Fans of Mark Millar’s graphic novel should however steel themselves. Any similarities between Wanted (the movie) and Wanted (the comic book) seem to be purely coincidental. That is largely because yes, Hollywood screws up source material as a rule, but also because in this case scriptwriters started working on a screenplay for the movie when only one or two issues of the comic book were finished. The movie and the book share a common starting point – down-trodden cubicle worker and wimp Wesley Gibson (James McAvoy) – meets Fox (Angelina Jolie in minimalist mode) and is introduced to a secret organisation. Wanted (the movie) is stripped of all the graphic novel’s superhero and sci-fi undertones. In the comic book super-villains secretly rule the world after they have killed off all the superheroes. In Wanted McAvoy is inducted into a top secret organisation of super assassins called “the Fraternity”. A thousand years ago the Fraternity has discovered that they help bring order to the world by killing certain individuals before they can cause any trouble. Kill one, save thousands is their motto. If you don’t believe this, then just imagine how history might have turned out a certain Austrian corporal sporting a silly moustache were to die during World War I. Or speaking of silly moustaches, of how much better a certain African country would be off if its despotic tin pot leader were to meet with an accident in the shower today.

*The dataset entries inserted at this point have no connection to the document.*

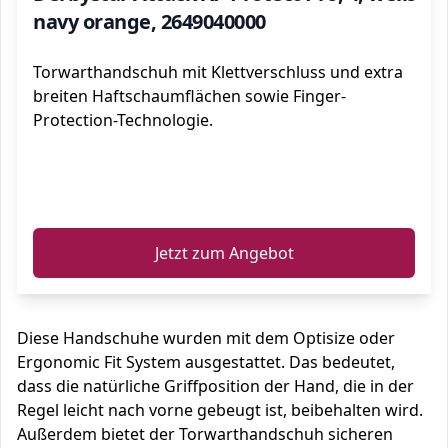
navy orange, 2649040000
Torwarthandschuh mit Klettverschluss und extra
breiten Haftschaumflächen sowie Finger-
Protection-Technologie.
ℹ️
Jetzt zum Angebot
Diese Handschuhe wurden mit dem Optisize oder
Ergonomic Fit System ausgestattet. Das bedeutet,
dass die natürliche Griffposition der Hand, die in der
Regel leicht nach vorne gebeugt ist, beibehalten wird.
Außerdem bietet der Torwarthandschuh sicheren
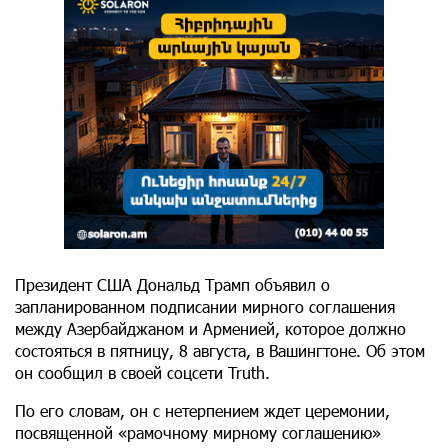
Президент США Дональд Трамп объявил о
запланированном подписании мирного соглашения
между Азербайджаном и Арменией, которое должно
состояться в пятницу, 8 августа, в Вашингтоне. Об этом
он сообщил в своей соцсети Truth.
По его словам, он с нетерпением ждет церемонии,
посвященной «рамочному мирному соглашению»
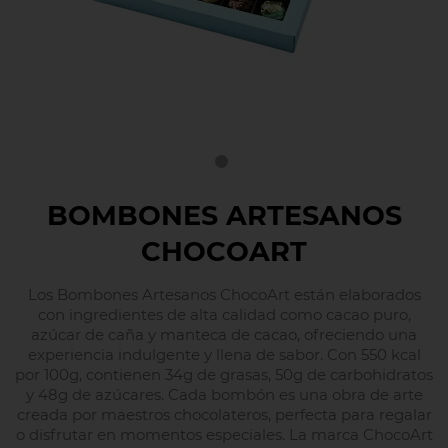
BOMBONES ARTESANOS
CHOCOART
Los Bombones Artesanos ChocoArt están elaborados
con ingredientes de alta calidad como cacao puro,
azúcar de caña y manteca de cacao, ofreciendo una
experiencia indulgente y llena de sabor. Con 550 kcal
por 100g, contienen 34g de grasas, 50g de carbohidratos
y 48g de azúcares. Cada bombón es una obra de arte
creada por maestros chocolateros, perfecta para regalar
o disfrutar en momentos especiales. La marca ChocoArt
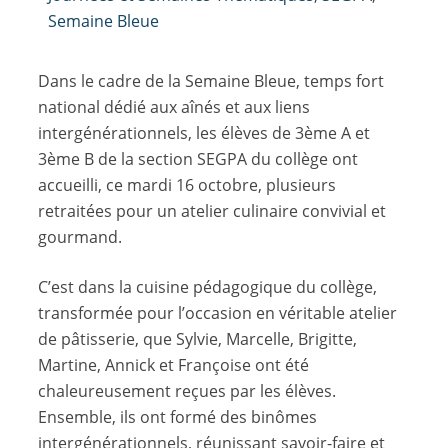
Semaine Bleue
Dans le cadre de la Semaine Bleue, temps fort
national dédié aux aînés et aux liens
intergénérationnels, les élèves de 3ème A et
3ème B de la section SEGPA du collège ont
accueilli, ce mardi 16 octobre, plusieurs
retraitées pour un atelier culinaire convivial et
gourmand.
C’est dans la cuisine pédagogique du collège,
transformée pour l’occasion en véritable atelier
de pâtisserie, que Sylvie, Marcelle, Brigitte,
Martine, Annick et Françoise ont été
chaleureusement reçues par les élèves.
Ensemble, ils ont formé des binômes
intergénérationnels, réunissant savoir-faire et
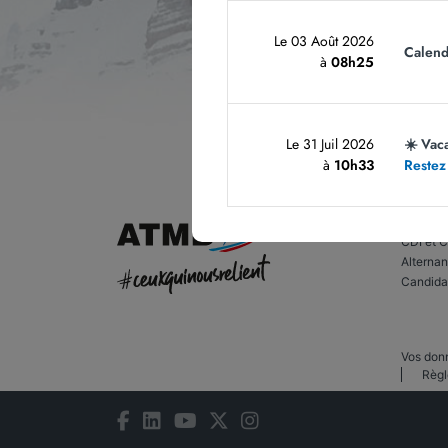
Le 03 Août 2026
Calend
à
08h25
Les cham
sur le 
Le 31 Juil 2026
☀️ Vac
à
10h33
Restez
Rejoign
CDI et 
Alternan
Candida
Vos don
Règl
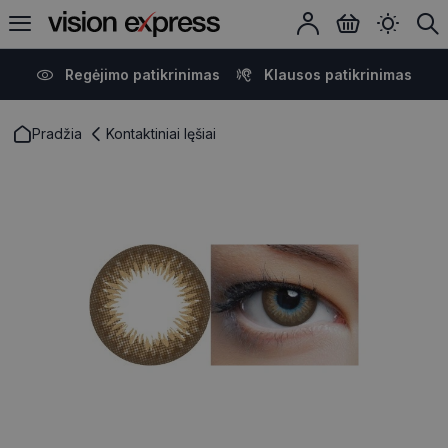
Regėjimo patikrinimas
Klausos patikrinimas
Pradžia
Kontaktiniai lęšiai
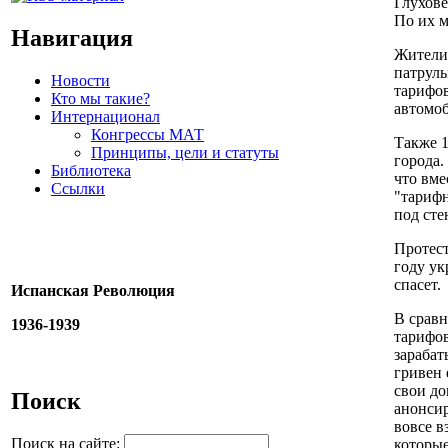
Глухове
По их м
Навигация
Жители 
патрул
Новости
тарифов
Кто мы такие?
автомоб
Интернационал
Конгрессы МАТ
Также 1
Принципы, цели и статуты
города.
Библиотека
что вме
Ссылки
"тарифн
под сте
Протест
году ук
спасет.
Испанская Революция
В сравн
1936-1939
тарифов
зарабат
гривен 
свои до
Поиск
анонсир
вовсе в
Поиск на сайте:
которые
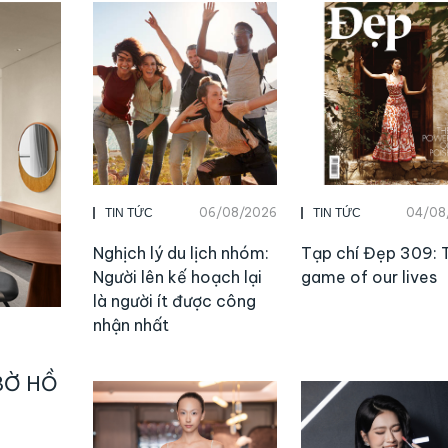
06/08/2026
04/08
TIN TỨC
TIN TỨC
Nghịch lý du lịch nhóm:
Tạp chí Đẹp 309: 
Người lên kế hoạch lại
game of our lives
là người ít được công
nhận nhất
BỜ HỒ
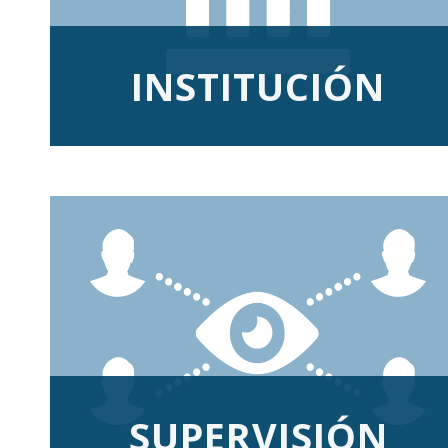
INSTITUCIÓN
SUPERVISIÓN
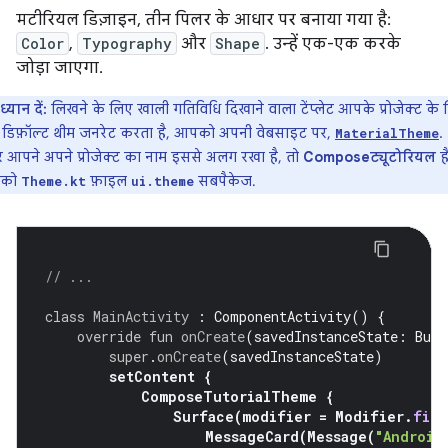
मटीरियल डिज़ाइन, तीन पिलर के आधार पर बनाया गया है:
Color
,
Typography
और
Shape
. उन्हें एक-एक करके
जोड़ा जाएगा.
ध्यान दें:
लिखने के लिए खाली गतिविधि दिखाने वाला टेंप्लेट आपके प्रोजेक्ट के
डिफ़ॉल्ट थीम जनरेट करता है, आपको अपनी वेबसाइट पर,
.
MaterialTheme
 आपने अपने प्रोजेक्ट का नाम इससे अलग रखा है, तो
Composeट्यूटोरियल
है
को
फ़ाइल
सबपैकेज.
Theme.kt
ui.theme
// ...
class
MainActivity
:
ComponentActivity
()
{
override
fun
onCreate
(
savedInstanceState
:
Bund
super
.
onCreate
(
savedInstanceState
)
setContent
{
ComposeTutorialTheme
{
Surface
(
modifier
=
Modifier
.
fill
MessageCard
(
Message
(
"Android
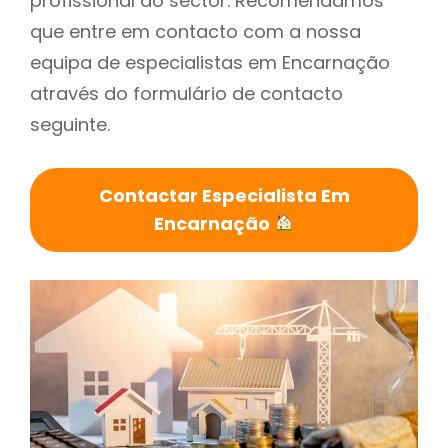
profissional do sector. Recomendamos
que entre em contacto com a nossa
equipa de especialistas em Encarnação
através do formulário de contacto
seguinte.
Contactar Especialista Em
Encarnação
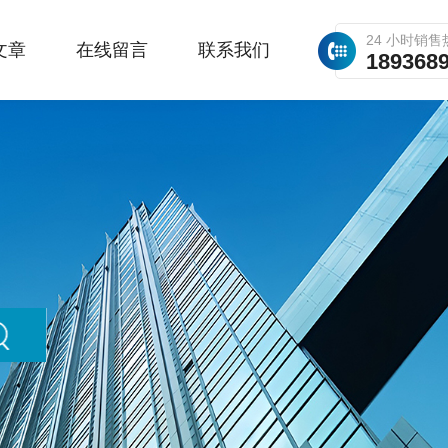
24 小时销售
文章
在线留言
联系我们
189368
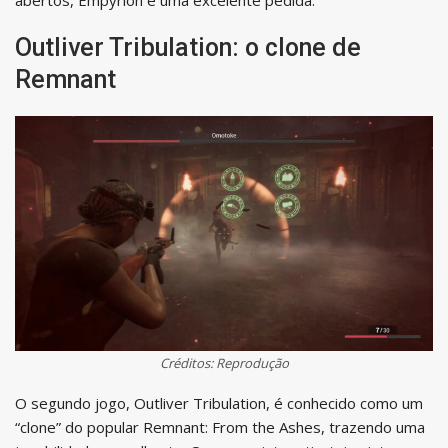
Outliver Tribulation: o clone de
Remnant
Créditos: Reprodução
O segundo jogo, Outliver Tribulation, é conhecido como um
“clone” do popular Remnant: From the Ashes, trazendo uma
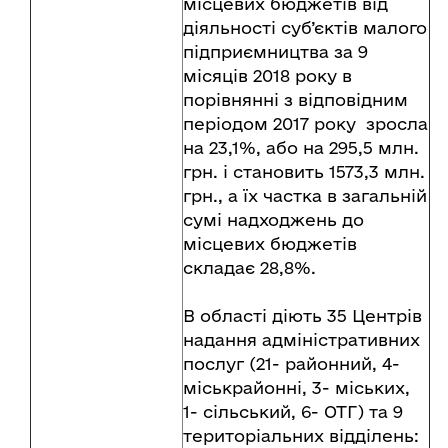
місцевих бюджетів від
діяльності суб’єктів малого
підприємництва за 9
місяців 2018 року в
порівнянні з відповідним
періодом 2017 року зросла
на 23,1%, або на 295,5 млн.
грн. і становить 1573,3 млн.
грн., а їх частка в загальній
сумі надходжень до
місцевих бюджетів
складає 28,8%.
В області діють 35 Центрів
надання адміністративних
послуг (21- районний, 4-
міськрайонні, 3- міських,
1- сільський, 6- ОТГ) та 9
територіальних відділень:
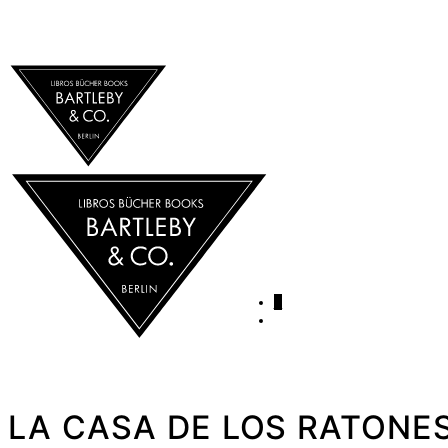
0
LA CASA DE LOS RATONES 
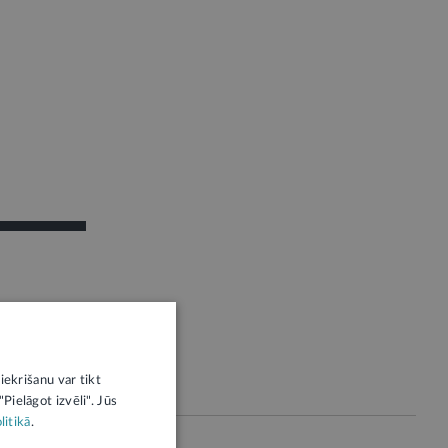
iekrišanu var tikt
Pielāgot izvēli". Jūs
litikā
.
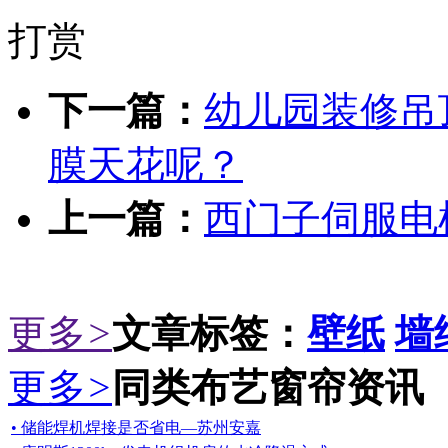
打赏
下一篇：
幼儿园装修吊
膜天花呢？
上一篇：
西门子伺服电
更多
>
文章标签：
壁纸
墙
更多
>
同类布艺窗帘资讯
• 储能焊机焊接是否省电—苏州安嘉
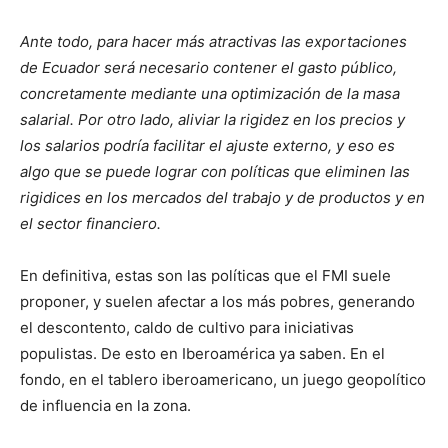
Ante todo, para hacer más atractivas las exportaciones
de Ecuador será necesario contener el gasto público,
concretamente mediante una optimización de la masa
salarial. Por otro lado, aliviar la rigidez en los precios y
los salarios podría facilitar el ajuste externo, y eso es
algo que se puede lograr con políticas que eliminen las
rigidices en los mercados del trabajo y de productos y en
el sector financiero.
En definitiva, estas son las políticas que el FMI suele
proponer, y suelen afectar a los más pobres, generando
el descontento, caldo de cultivo para iniciativas
populistas. De esto en Iberoamérica ya saben. En el
fondo, en el tablero iberoamericano, un juego geopolítico
de influencia en la zona.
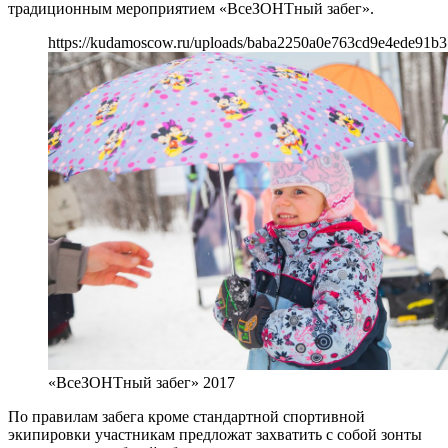
традиционным мероприятием «ВсеЗОНТный забег».
https://kudamoscow.ru/uploads/baba2250a0e763cd9e4ede91b31
«ВсеЗОНТный забег» 2017
По правилам забега кроме стандартной спортивной
экипировки участникам предложат захватить с собой зонты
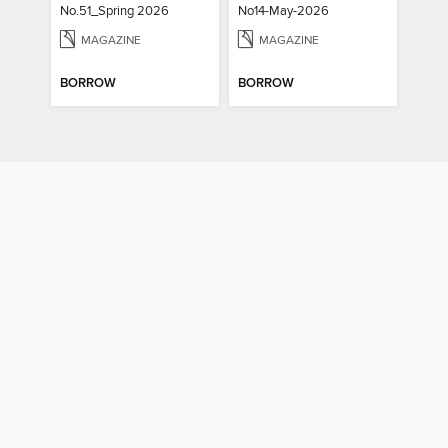
No.51_Spring 2026
No14-May-2026
MAGAZINE
MAGAZINE
BORROW
BORROW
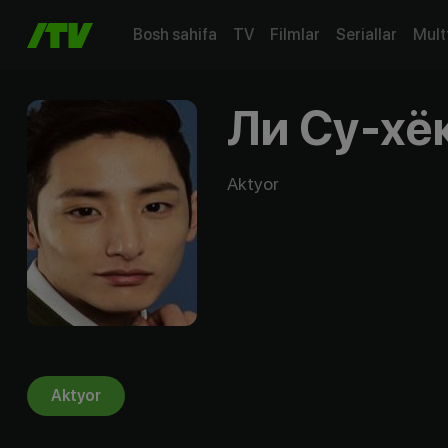
Bosh sahifa
TV
Filmlar
Seriallar
Mult
Ли Су-хё
Aktyor
Aktyor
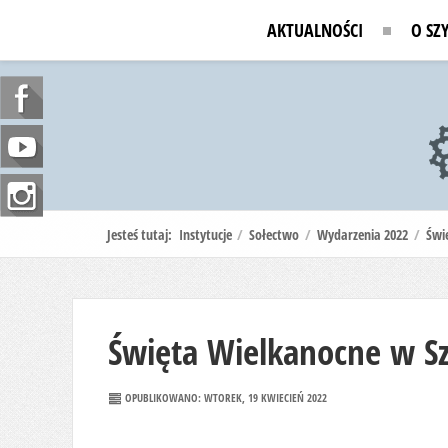
AKTUALNOŚCI
O SZ
Jesteś tutaj:
Instytucje
/
Sołectwo
/
Wydarzenia 2022
/
Świ
Święta Wielkanocne w S
OPUBLIKOWANO: WTOREK, 19 KWIECIEŃ 2022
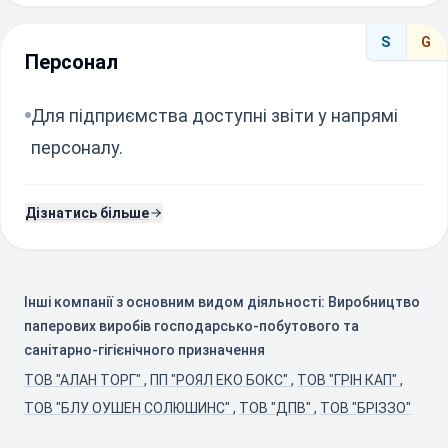
S
G
Персонал
Для підприємства доступні звіти у напрямі
персоналу.
Дізнатись більше
Інші компанії з основним видом діяльності: Виробництво
паперових виробів господарсько-побутового та
санітарно-гігієнічного призначення
ТОВ "АЛАН ТОРГ"
,
ПП "РОЯЛ ЕКО БОКС"
,
ТОВ "ГРІН КАП"
,
ТОВ "БЛУ ОУШЕН СОЛЮШИНС"
,
ТОВ "ДПВ"
,
ТОВ "БРІЗЗО"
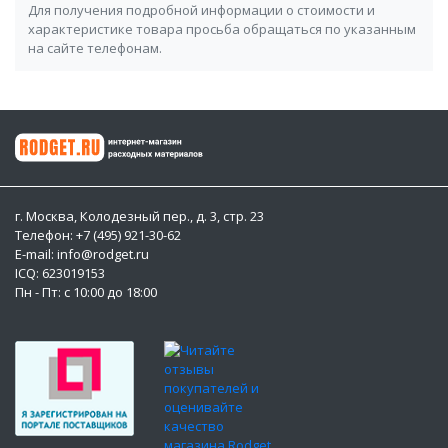
Для получения подробной информации о стоимости и
характеристике товара просьба обращаться по указанным
на сайте телефонам.
г. Москва, Колодезный пер., д. 3, стр. 23
Телефон: +7 (495) 921-30-62
E-mail: info@rodget.ru
ICQ:
623019153
Пн - Пт: с 10:00 до 18:00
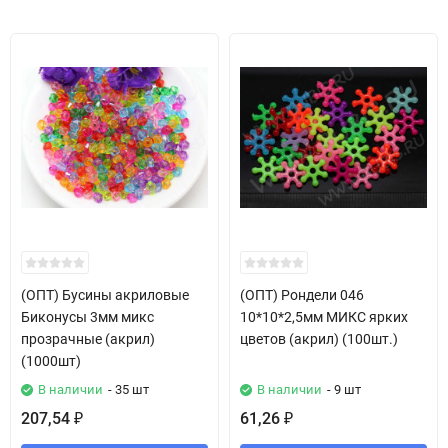
(ОПТ) Бусины акриловые
(ОПТ) Рондели 046
Биконусы 3мм микс
10*10*2,5мм МИКС ярких
прозрачные (акрил)
цветов (акрил) (100шт.)
(1000шт)
В наличии
- 35 шт
В наличии
- 9 шт
207,54
61,26
₽
₽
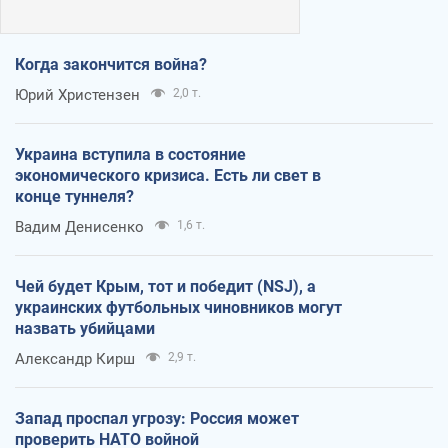
Когда закончится война?
Юрий Христензен
2,0 т.
Украина вступила в состояние
экономического кризиса. Есть ли свет в
конце туннеля?
Вадим Денисенко
1,6 т.
Чей будет Крым, тот и победит (NSJ), а
украинских футбольных чиновников могут
назвать убийцами
Александр Кирш
2,9 т.
Запад проспал угрозу: Россия может
проверить НАТО войной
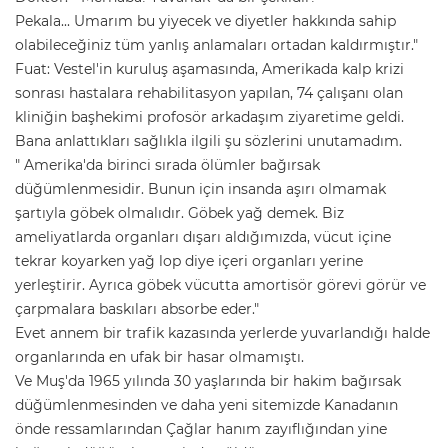
Pekala... Umarım bu yiyecek ve diyetler hakkında sahip
olabileceğiniz tüm yanlış anlamaları ortadan kaldırmıştır."
Fuat: Vestel'in kuruluş aşamasında, Amerikada kalp krizi
sonrası hastalara rehabilitasyon yapılan, 74 çalışanı olan
kliniğin başhekimi profosör arkadaşım ziyaretime geldi.
Bana anlattıkları sağlıkla ilgili şu sözlerini unutamadım.
" Amerika'da birinci sırada ölümler bağırsak
düğümlenmesidir. Bunun için insanda aşırı olmamak
şartıyla göbek olmalıdır. Göbek yağ demek. Biz
ameliyatlarda organları dışarı aldığımızda, vücut içine
tekrar koyarken yağ lop diye içeri organları yerine
yerleştirir. Ayrıca göbek vücutta amortisör görevi görür ve
çarpmalara baskıları absorbe eder."
Evet annem bir trafik kazasında yerlerde yuvarlandığı halde
organlarında en ufak bir hasar olmamıştı.
Ve Muş'da 1965 yılında 30 yaşlarında bir hakim bağırsak
düğümlenmesinden ve daha yeni sitemizde Kanadanın
önde ressamlarından Çağlar hanım zayıflığından yine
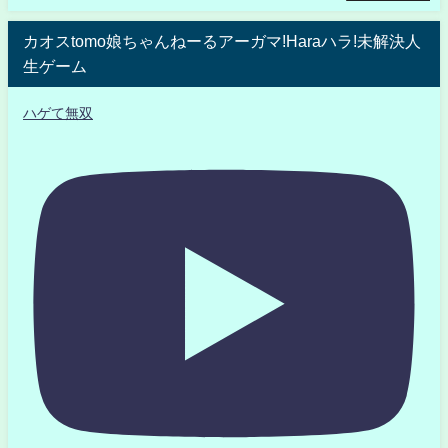
カオスtomo娘ちゃんねーるアーガマ!Haraハラ!未解決人
生ゲーム
ハゲて無双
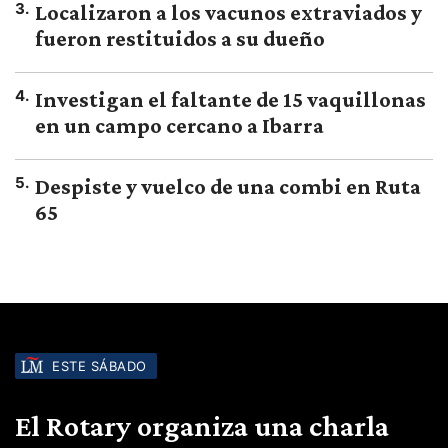
3
.
Localizaron a los vacunos extraviados y
fueron restituidos a su dueño
4
.
Investigan el faltante de 15 vaquillonas
en un campo cercano a Ibarra
5
.
Despiste y vuelco de una combi en Ruta
65
ESTE SÁBADO
El Rotary organiza una charla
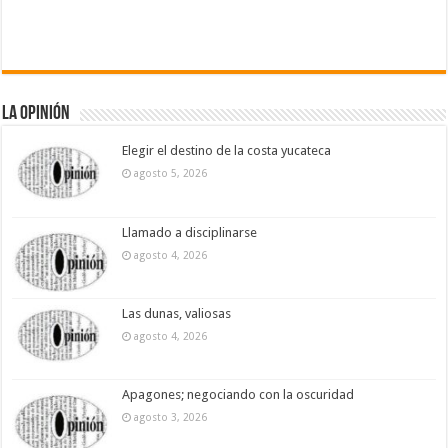
La Opinión
Elegir el destino de la costa yucateca
agosto 5, 2026
Llamado a disciplinarse
agosto 4, 2026
Las dunas, valiosas
agosto 4, 2026
Apagones; negociando con la oscuridad
agosto 3, 2026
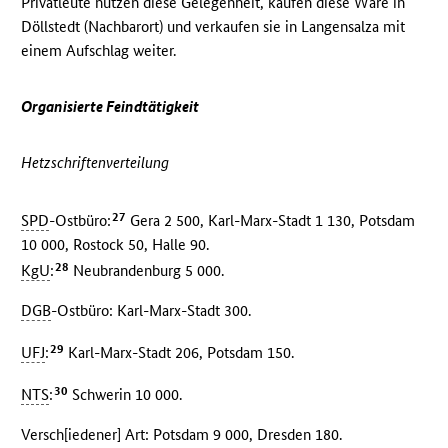
Privatleute nützen diese Gelegenheit, kaufen diese Ware in
Döllstedt (Nachbarort) und verkaufen sie in Langensalza mit
einem Aufschlag weiter.
Organisierte Feindtätigkeit
Hetzschriftenverteilung
27
SPD
-Ostbüro:
Gera 2 500, Karl-Marx-Stadt 1 130, Potsdam
10 000, Rostock 50, Halle 90.
28
KgU
:
Neubrandenburg 5 000.
DGB
-Ostbüro: Karl-Marx-Stadt 300.
29
UFJ
:
Karl-Marx-Stadt 206, Potsdam 150.
30
NTS
:
Schwerin 10 000.
Versch[iedener] Art: Potsdam 9 000, Dresden 180.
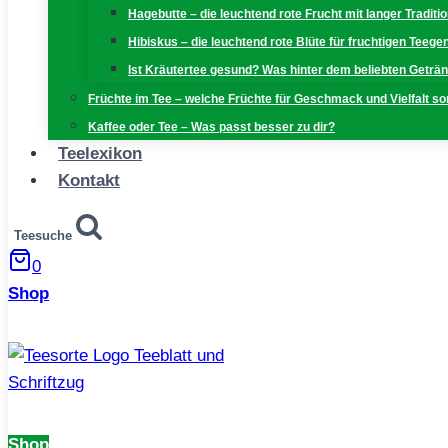
Hagebutte – die leuchtend rote Frucht mit langer Traditi
Hibiskus – die leuchtend rote Blüte für fruchtigen Teeg
Ist Kräutertee gesund? Was hinter dem beliebten Geträn
Früchte im Tee – welche Früchte für Geschmack und Vielfalt s
Kaffee oder Tee – Was passt besser zu dir?
Teelexikon
Kontakt
Teesuche
0
Shop
Shop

Anyway, McAvoy is soon literally pummelled into shape and the former cubicle underling is turned into a highly trained assassin who can literally shoot the wings off a fly. But not everything is as it seems with the Fraternity, which McAvoy’s character will soon discover to his detriment . . . If Wanted had stuck to its source material it would have been Spider-man on acid. Instead it is Die Hard on acid. Wanted is a trip all right, but it is such a deliriously demented one that one cannot help but love it. Even the movie’s Fight Club-lite opening with McAvoy’s downtrodden office worker’s voice-over narration doesn’t grate as much as one would expect. (Ironically all the Fight Club male anger stuff comes from Millar’s graphic novel.) Thus, Wanted is
different from the graphic novel – if not downright better. (It was never one of
Millar’s best efforts to be honest.) It is Looney Tunes physics in action too,
sure. But its sense of humour and energy makes it one of this year’s best action
movies. It’ll make a great rental one day with loads of popcorn on hand.